A distributed system is a system that is spread across multi servers on the network. Together it will complete tasks more efficiently than a single server. Depending on how we allocate the resource, a server may contain one or many nodes, like a program. A single node will process a unit of work, we can think of it as a single program to do one job, or several smaller jobs but contribute the final result.
Since it does one job, we want it to do the job well, that is why we need the test also well.
When we talk about the distributed system, usually it comes with the event-driven architecture. An event is a set of data that we know exactly how it looks so we can easily define the input and output to test. We have the stateful node (service) which connects to the database. And stateless node (worker), which receive event message from the message bus to process. Workers will need to call services to persist the data.
But things will soon become a mesh when the business grows.
Because the first version of a node is simple, we can move fast to “breaking things”, we add more features with the tight time allocated, which leads to a huge technical debt lately. There is a loop of:
- We need more features, may we need to refactor the program to support it.
- But we don’t have much time, can we just write code and test it manually?
- It is fine, make sure you tested it well.
Yeah, trust me, it doesn’t go well, the program will always lack unit tests.
And to cover it, we were thinking of the black-box test, no matter what inside the program, this is the event-driven system, I give it input A and expected output B.
Then we have to simulate this node is working in the real production server, we start a local database, start all the related services via a config file, remap mounting paths, prepare the data… It is a little complex, but it works exactly like what we expected, we just need to provide the input and expected output.
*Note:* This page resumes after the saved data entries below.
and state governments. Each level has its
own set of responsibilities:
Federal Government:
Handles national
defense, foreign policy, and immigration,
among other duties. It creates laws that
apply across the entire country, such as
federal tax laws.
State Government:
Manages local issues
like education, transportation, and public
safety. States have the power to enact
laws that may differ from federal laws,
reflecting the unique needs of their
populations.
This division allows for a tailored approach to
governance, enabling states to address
Now it is the integration test not the unit test anymore. And then we add more features, it is the huge pain to maintain the previous tests because to mimic the production, we need some tricks here and there, manage the database state before and after the test, manage the state of the other services which the test calls to. Time is tight, managers are pushing, let’s just write code to support the new feature and test manually, run the old test to make sure it doesn’t break, now we are back to the loop above.
End of the story.
Now, how should we make it better?
- We need to stop simulating the production environment. We should mock the services and database. Let expect service is always right, if it doesn’t then it is the service’s fault. We shouldn’t cover the service testing because it is out of scope.
- The worker should be small, do one job and do it well. The test in the worker should cover its logic only.
- Do the integration test on the service (and unit test for sure).
- Think of adding the code coverage, like Coverlet for C# or Instanbul for Nodejs. Let deal with the management about the time budget to set a coverage number, normally is 85%.
- Use a robust testing lib, framework.
Or we can change the architecture
To avoid dealing with the tightening of services, workers and the database. The more loosely it is, the easier it is to test.
I once experienced Clean Architecture, and I found out it is much easier to apply the test at all levels. It will be out of scope to talk about it in this post. I will mention a few key points on why it is better.
- In the domain layer (business layer), we have tasks, we know exactly input and output then we can easily add unit tests. It is just the pure programming language and delegates the infrastructure works to the outside layers.
- We don’t have too many services then we don’t have to mock a lot of service calls like in the microservices architecture. We just mock the API to 3rd party and set up a local database to run the integration test. Sure we still need to prepare data, cleanup it before and after, but it is much easier.
- It is the separation of concern. The business layer cares about business logic. The presentation layer (API server) cares about authentication, permission, logging, routing, mapping the input, output. Once it’s only concerned about small things it will easier to test.
- Environment based behaviour. For example, in the old way, we simulate the production then the logging module will send logs to the elastic search server, we can only avoid it by mocking the server. But in Clean Architecture, we apply the dependency injection, then we can config it to just send the log to the console in the dev or test environment. Another example is the database, we may want the test only storing the data in memory, no need to connect to the database, we can do it too.
Testing is less important in the early stage of the product, at this stage we usually care more about fast development rather than robust development. Then when the product is mature, the bad choice on the architecture may lead to a buggy system which is hard to maintain and increases the cost many times.
Let think of the feature like a spear, and the test is a shield. It needs to be tailored for the team structure, also easier to maintain or replace.